Chroniques des vanités bourgeoises dans une Amérique sixties aux airs de pochette de disque easy-listenning. Un grand film peu vu.
C’est un des secrets les mieux gardés du cinéma américain. Longtemps inconnu et invisible, anomalie hollywoodienne comme les studios savaient en produire dans les années 60 et 70, The Swimmer est un chef-d’œuvre.
Un homme, Neddy Merrill, fait sa réapparition surprise dans la piscine d’un couple d’amis après une longue absence. Nous sommes dans la vallée du Connecticut, dans la bonne société wasp où le temps (grand sujet de The Swimmer) semble s’être arrêté entre deux cocktails et une barbecue party.
Au gré de la conversation, Neddy découvre qu’il lui est possible de nager de piscine en piscine jusqu’à sa maison, et décide de relever le défi. “I am swimming home” deviendra le leitmotiv du film, le seul de l’histoire du cinéma (à notre connaissance) où le personnage principal est en maillot de bain de la première à la dernière image.
Cet homme, c’est Burt Lancaster, 52 ans et dans une forme physique éblouissante, entretenue par des séances de sport et de musculation intensives avant le tournage (réalisé en 1966, le film attendra deux ans avant de connaître une sortie confidentielle).
Burt Lancaster a toujours considéré The Swimmer comme son plus grand rôle et son meilleur film, malgré sa faible notoriété en regard des nombreux classiques interprétés par la star tout au long de sa carrière.
Au-delà d’un probable délire narcissique de Lancaster, sublime en athlète désorienté, on ne peut que comprendre son attachement à ce film dont il est de toute évidence le véritable auteur. Frank Perry, curieux cinéaste à la filmographie erratique, quitta même le plateau pour “divergences artistiques” et quelques scènes furent tournées par Sidney Pollack, qui venait de mettre en scène Lancaster dans Les Chasseurs de scalps.
The Swimmer est une allégorie désenchantée sur les mirages de l’american way of life, une critique du culte de la réussite sociale, la description impitoyable d’un monde bourgeois superficiel, aseptisé et autarcique.The Swimmer, dans les marges du Nouvel Hollywood, est un bel objet postmoderne toujours à deux brasses du kitsch absolu mais dont le culot, énorme, s’accompagne d’une extraordinaire intelligence.
Chaque plan ressemble à une pochette de disque easy-listening tandis que le récit, rythmé par les immersions aquatiques du nageur qui sont autant de voyages à travers la mémoire et le temps, dévoile par bribes les blessures et les échecs d’une vie. Ce voyage au bout du néant se permet des incartades bucoliques au ralenti, comme cette incroyable course entre Neddy et un étalon noir, ou sa brève échappée avec une troublante adolescente en bikini.
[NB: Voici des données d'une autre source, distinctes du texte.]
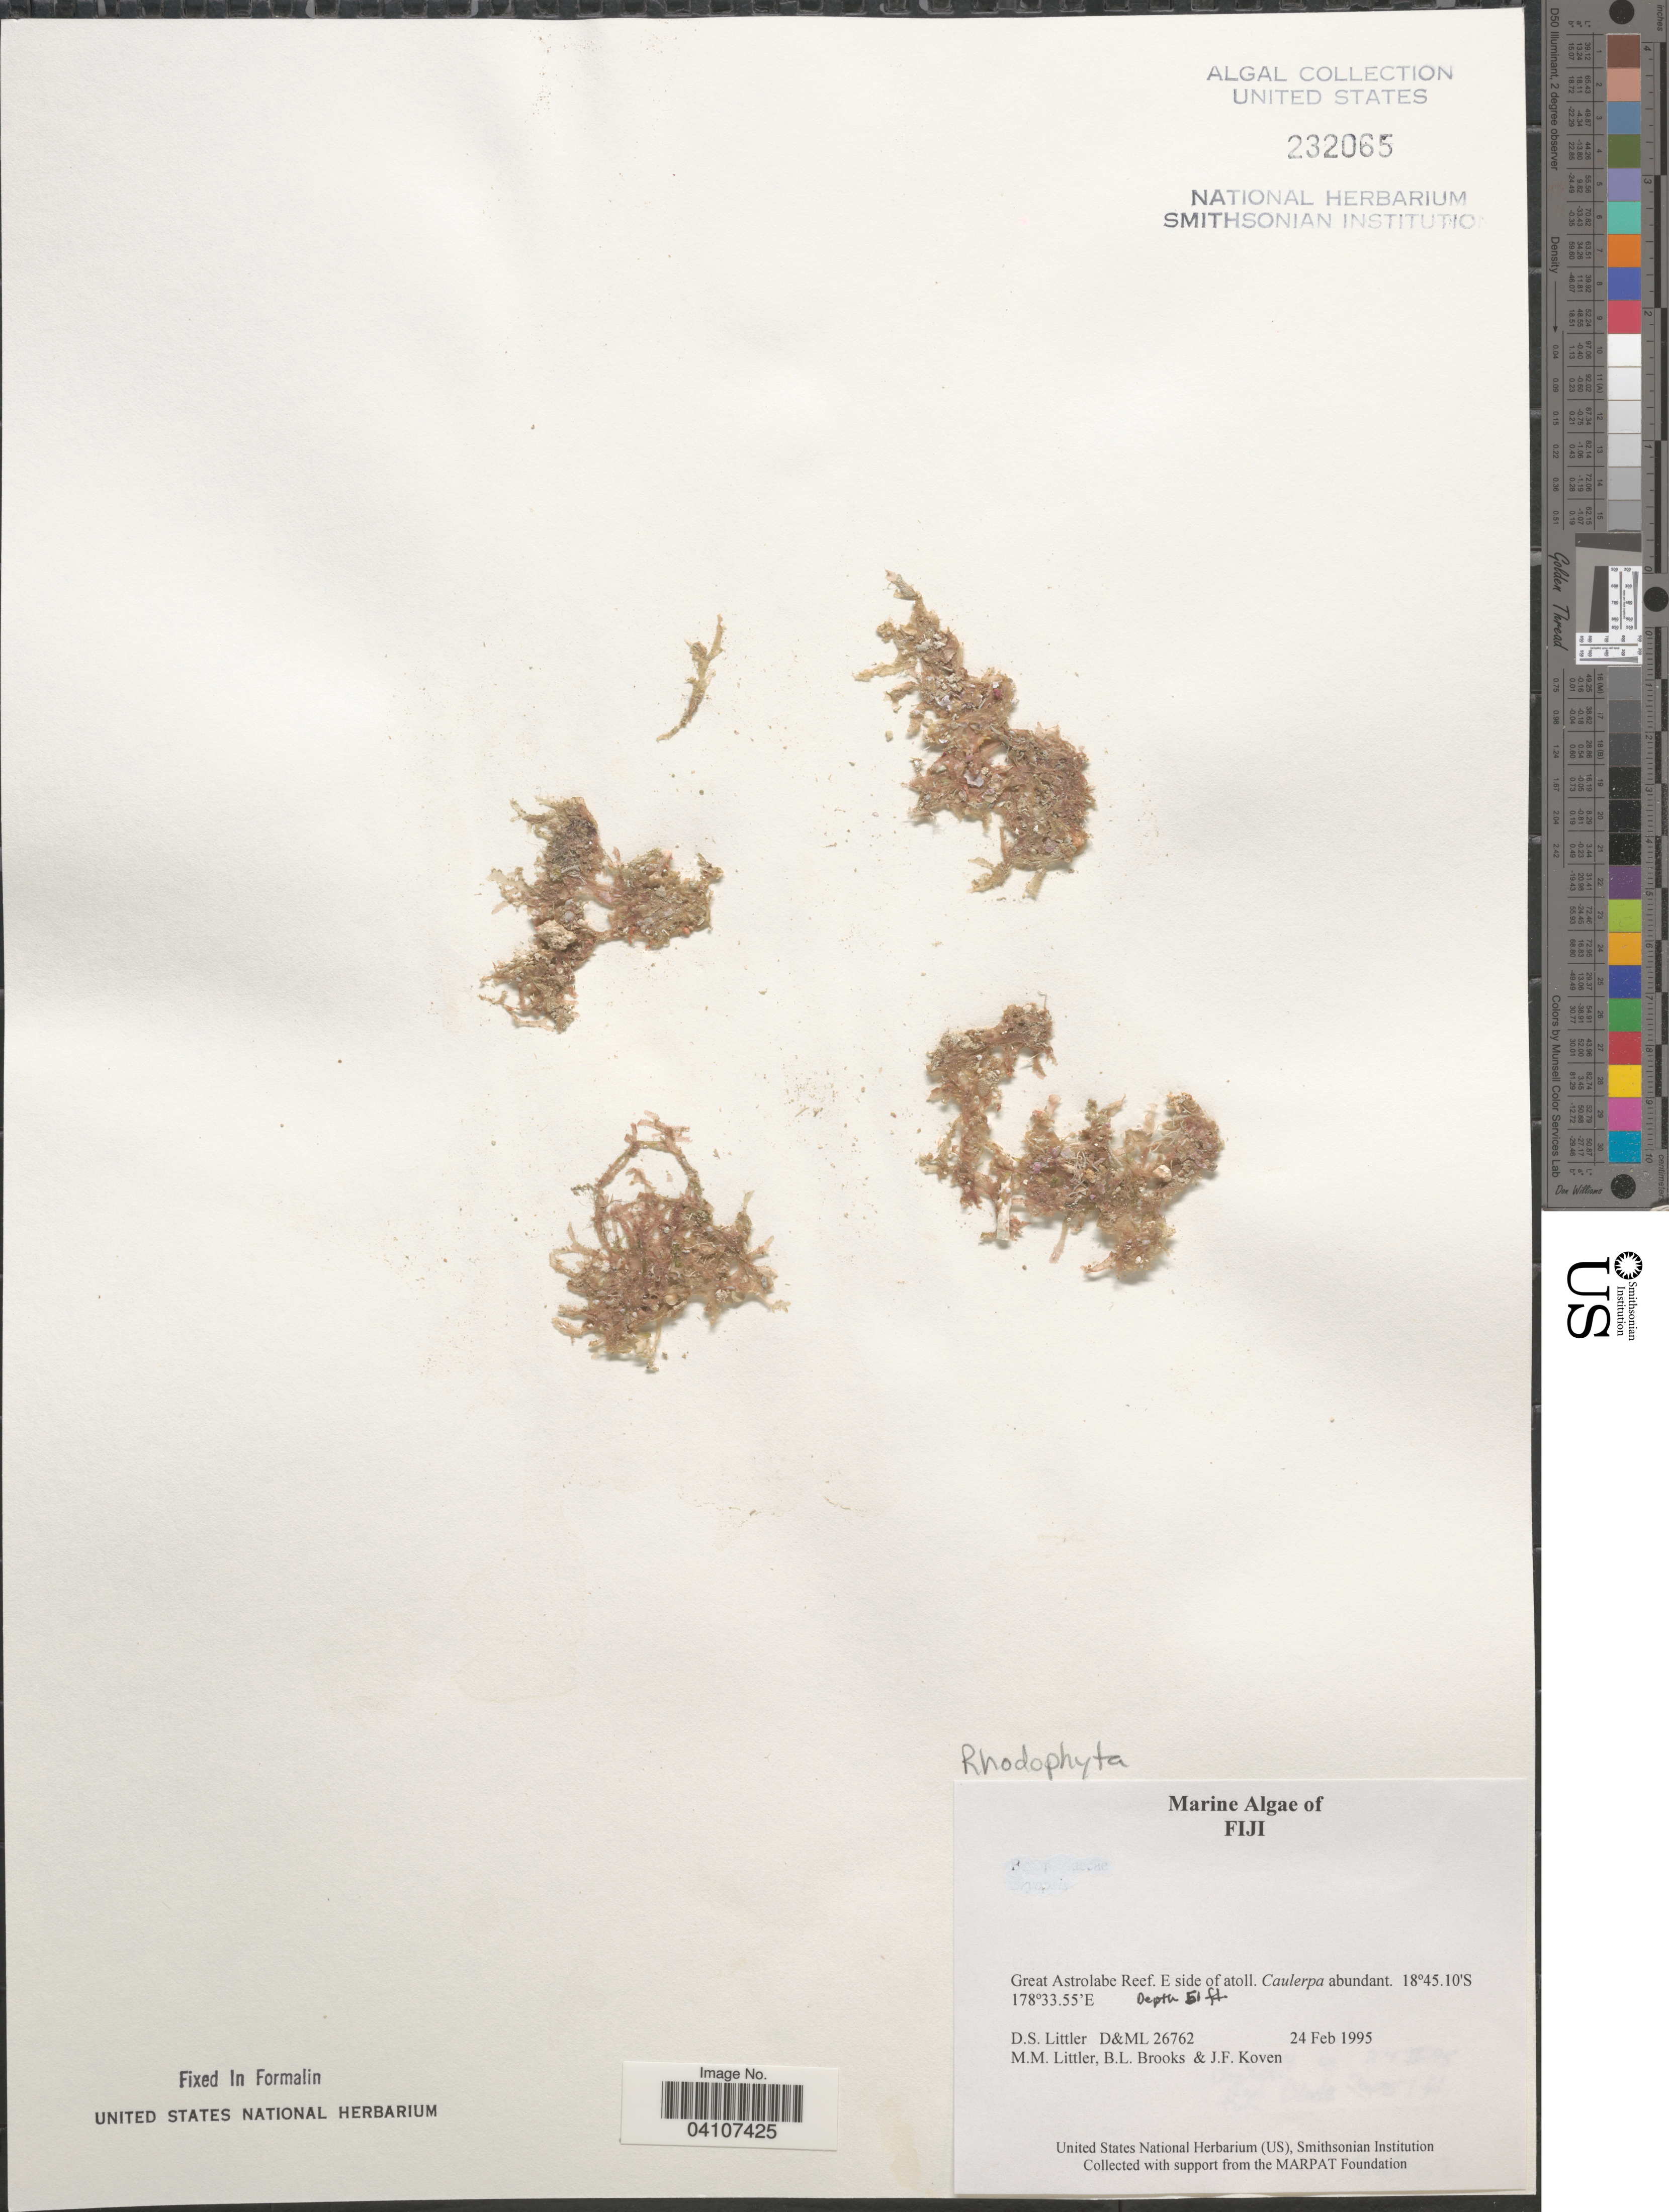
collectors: D. S. Littler, B. Brooks & J. Koven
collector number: D&ML 26762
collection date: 1995-02-24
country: Fiji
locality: Great Astrolabe Reef. E side of atoll.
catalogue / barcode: US 232065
Puisque The Swimmer a été trop rarement vu et commenté, et que cette reprise dans les salles (après celles d’Electra Glide in Blue et Abattoir 5, félicitations au distributeur Splendor) est providentielle, on se gardera d’en dévoiler ici la fin, stupéfiante de tristesse, digne d’une chute de La Quatrième Dimension filmée par Alain Resnais.